**Dataset records**
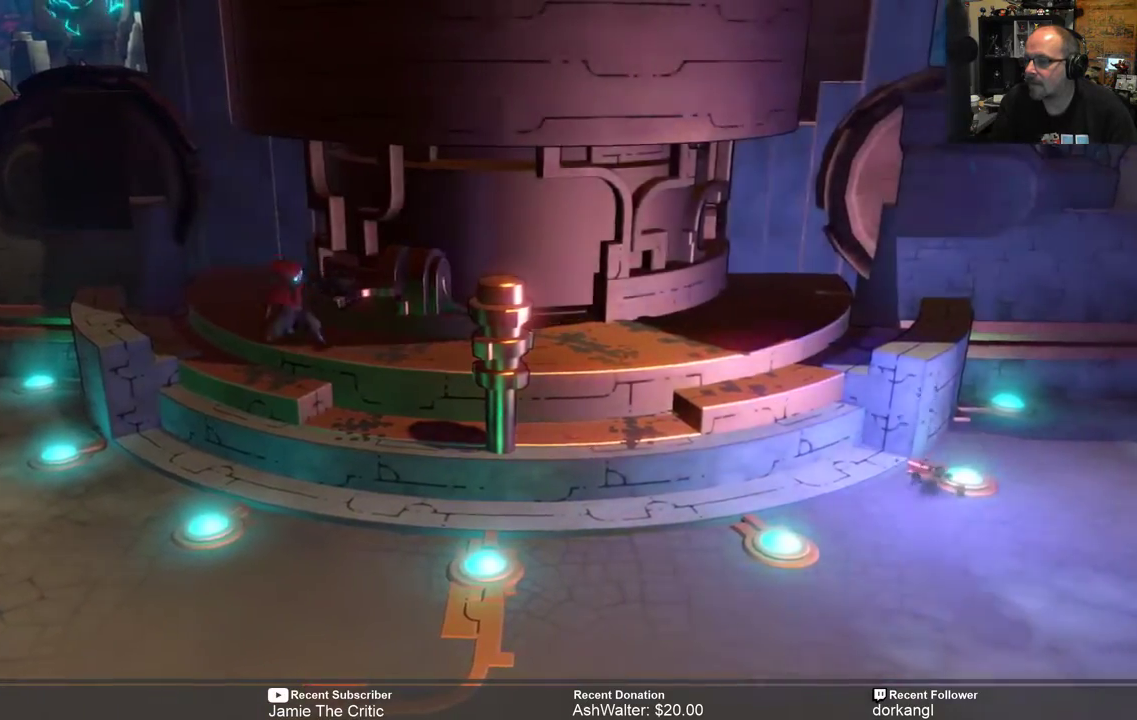
{"buttons": [], "left_stick": "center", "right_stick": "center", "events": [[350, "X", "down"], [450, "X", "up"]]}
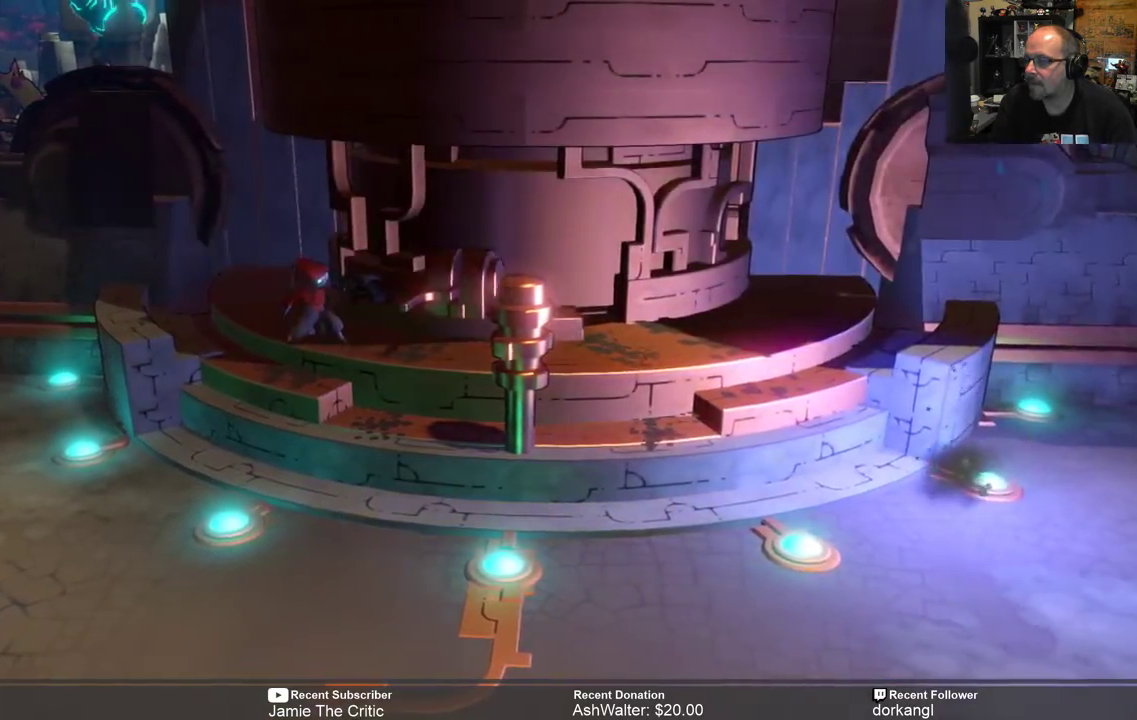
{"buttons": [], "left_stick": "center", "right_stick": "center", "events": []}
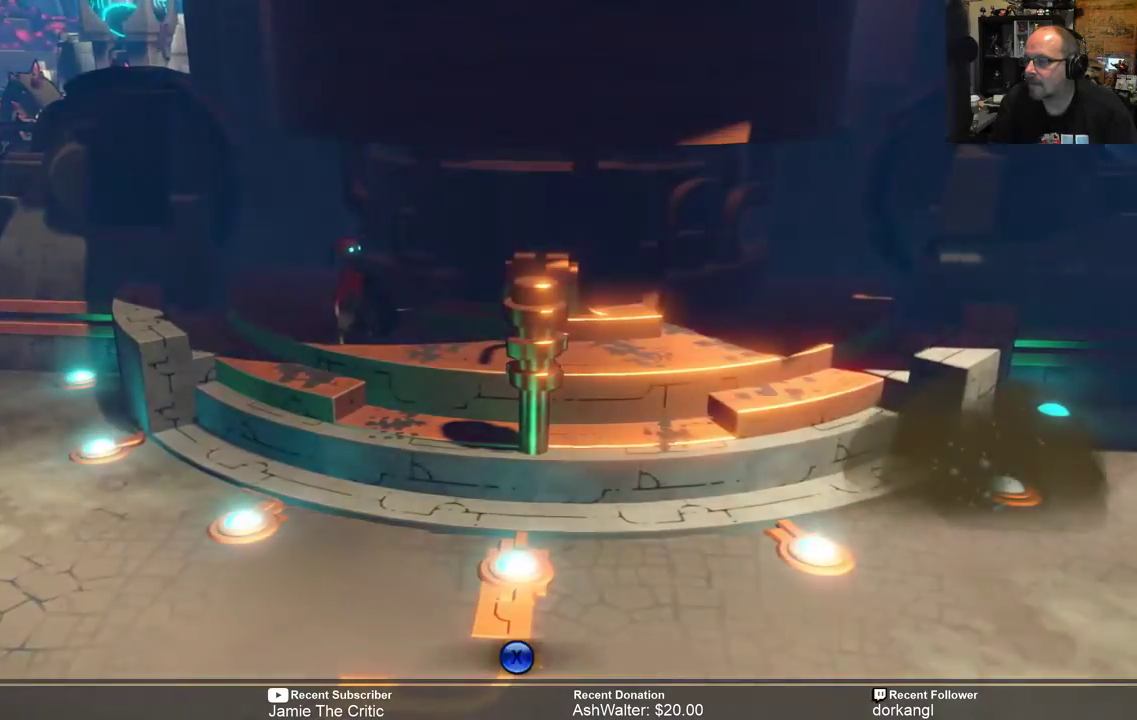
{"buttons": [], "left_stick": "center", "right_stick": "center", "events": []}
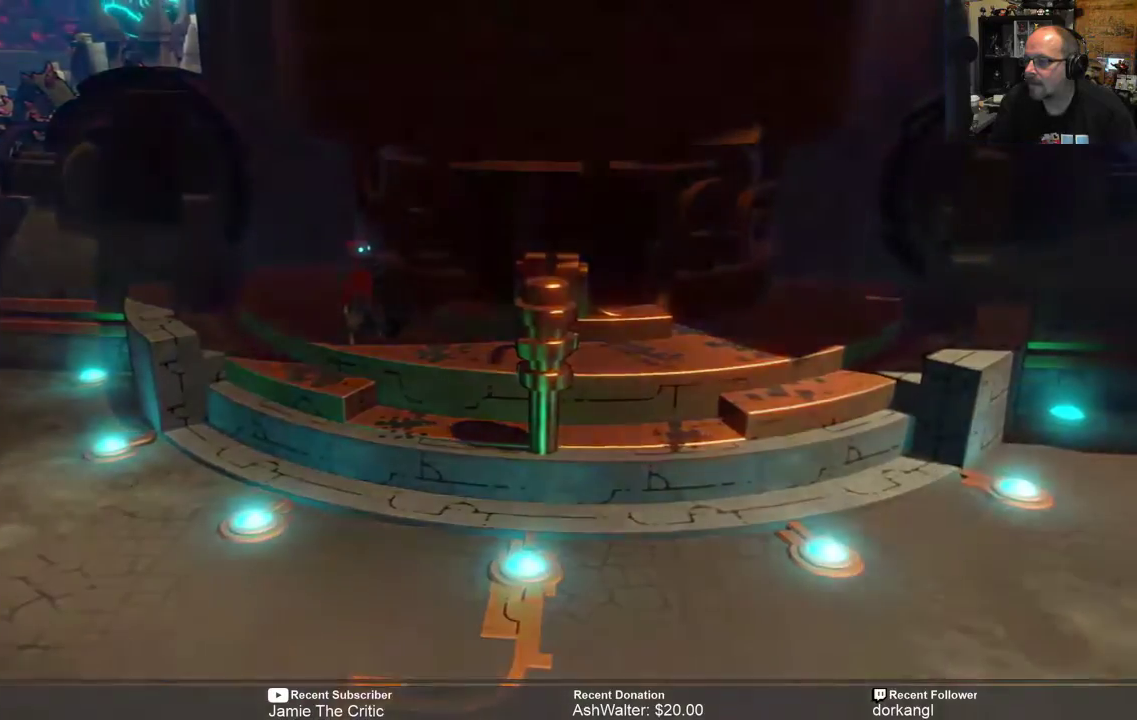
{"buttons": [], "left_stick": "down", "right_stick": "center", "events": [[233, "left_stick", "down"]]}
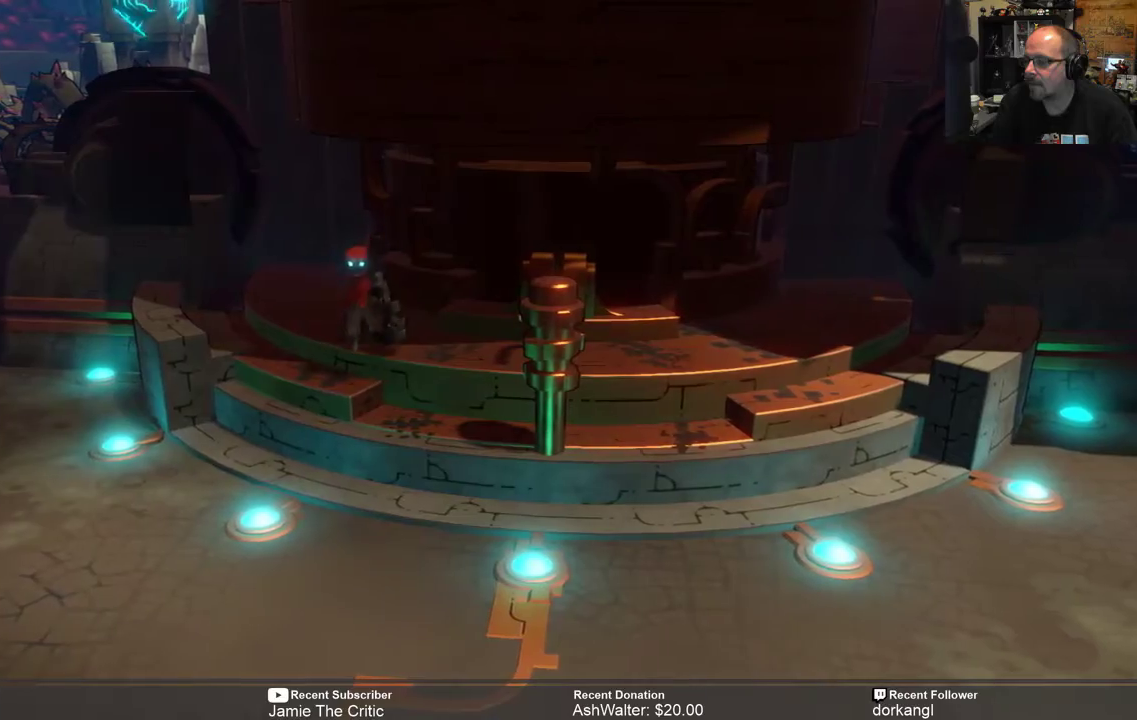
{"buttons": ["R2"], "left_stick": "down", "right_stick": "center", "events": [[33, "R2", "down"]]}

**Required action**
Within the listing above, find every line containing the string "down" and return it.

**Response to this task**
{"buttons": [], "left_stick": "center", "right_stick": "center", "events": [[350, "X", "down"], [450, "X", "up"]]}
{"buttons": [], "left_stick": "down", "right_stick": "center", "events": [[233, "left_stick", "down"]]}
{"buttons": ["R2"], "left_stick": "down", "right_stick": "center", "events": [[33, "R2", "down"]]}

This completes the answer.